It is fairly easy to do parallel work with Python 3's concurrent.futures
module as shown below.
with concurrent.futures.ThreadPoolExecutor(max_workers=10) as executor:
future_to = {executor.submit(do_work, input, 60): input for input in dictionary}
for future in concurrent.futures.as_completed(future_to):
data = future.result()
It is also very handy to insert and retrieve items into a Queue.
q = queue.Queue()
for task in tasks:
q.put(task)
while not q.empty():
q.get()
I have a script running in background listening for updates. Now, in theory assume that, as those updates arrive, I would queue them and do work on them concurrently using the ThreadPoolExecutor
.
Now, individually, all of these components work in isolation, and make sense, but how do I go about using them together? I am not aware if it is possible to feed the ThreadPoolExecutor
work from the queue in real time unless the data to work from is predetermined?

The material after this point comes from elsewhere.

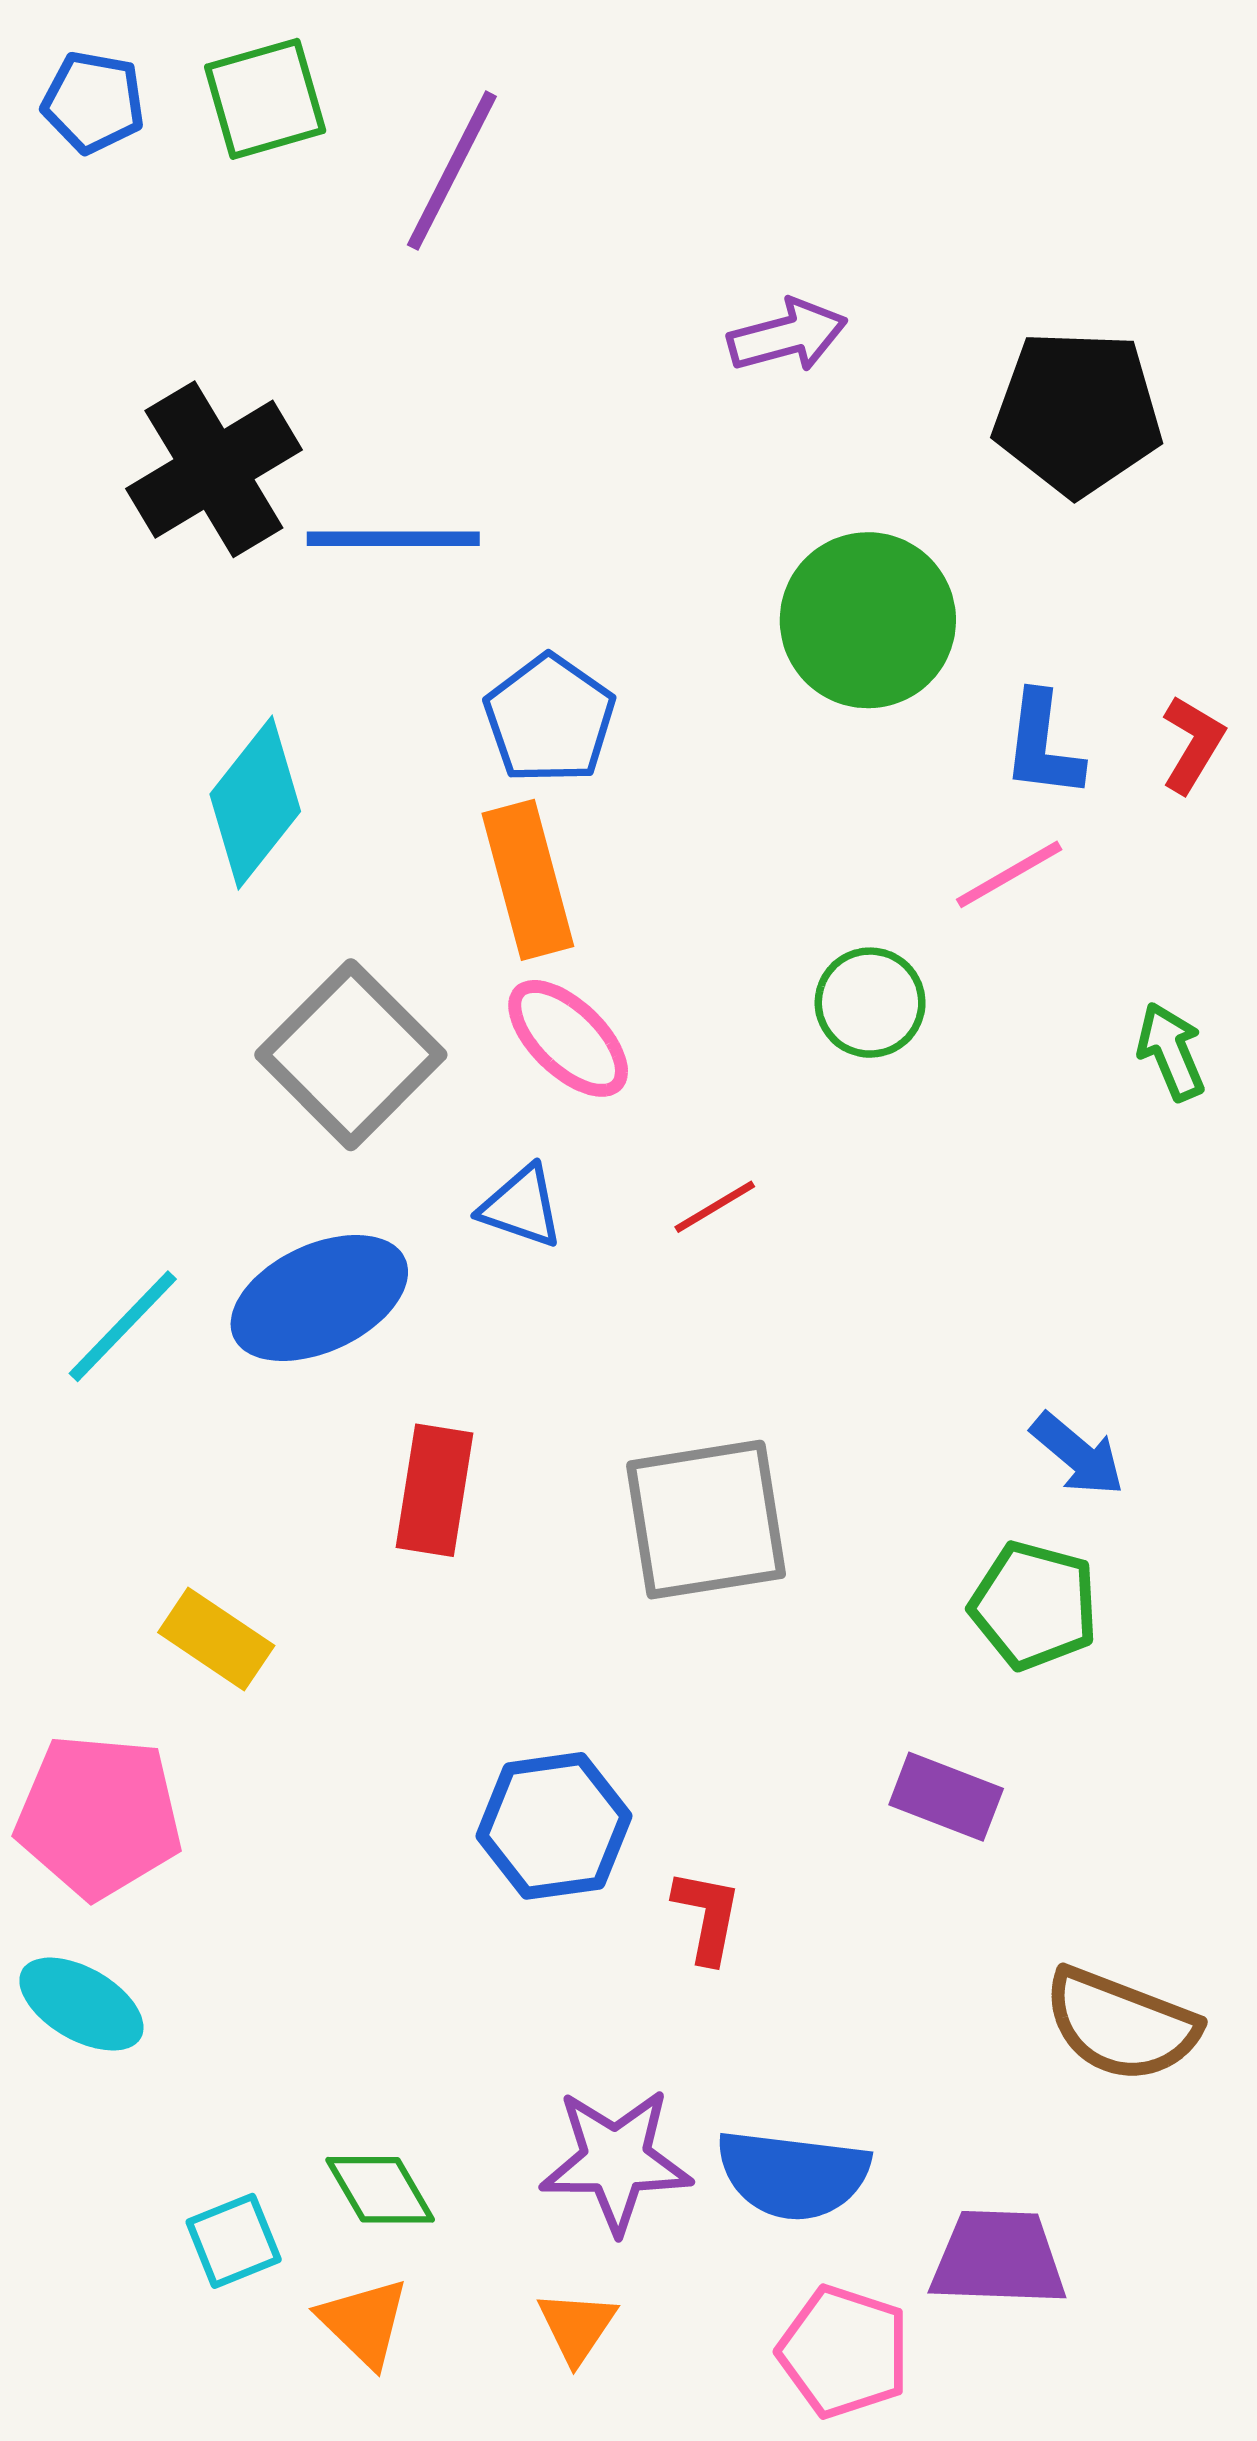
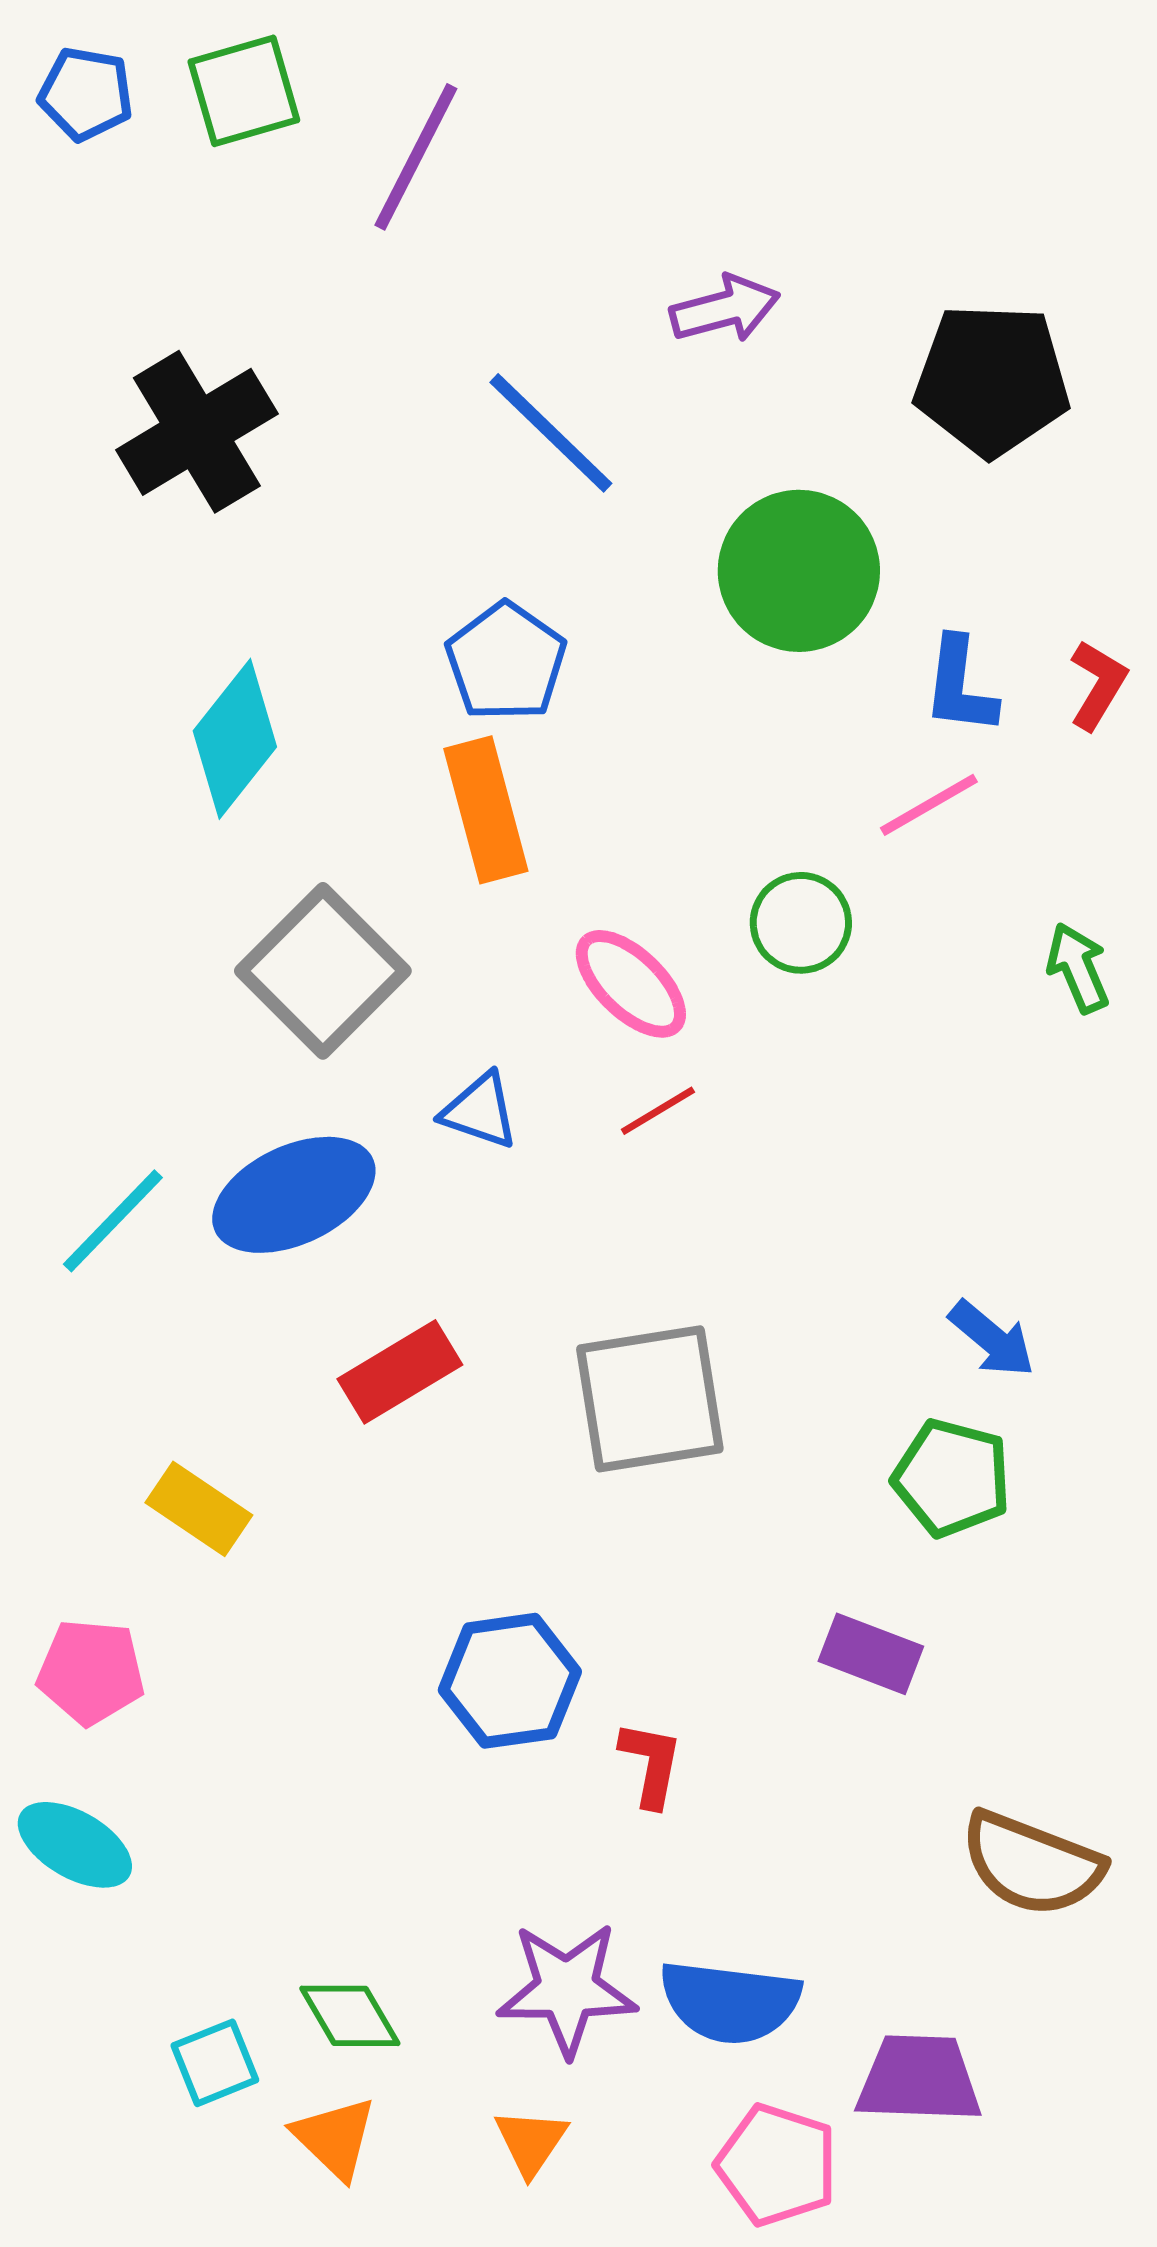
blue line: (393, 539) -> (551, 433), moved, turned 44
pink ellipse: (568, 1038) -> (631, 984), moved
red rectangle: (434, 1490) -> (400, 1372), turned 50
pink pentagon: (99, 1816) -> (91, 1672), size x0.7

In a nutshell, all I want to do is, receive updates of say 4 messages a second, shove them in a queue, and get my concurrent.futures to work on them. If I don't, then I am stuck with a sequential approach which is slow.
Let's take the canonical example in the Python documentation below:
with concurrent.futures.ThreadPoolExecutor(max_workers=5) as executor:
future_to_url = {executor.submit(load_url, url, 60): url for url in URLS}
for future in concurrent.futures.as_completed(future_to_url):
url = future_to_url[future]
try:
data = future.result()
except Exception as exc:
print('%r generated an exception: %s' % (url, exc))
else:
print('%r page is %d bytes' % (url, len(data)))
The list of URLS
is fixed. Is it possible to feed this list in real-time and get the worker to process it as they come by, perhaps from a queue for management purposes? I am a bit confused on whether my approach is actually possible?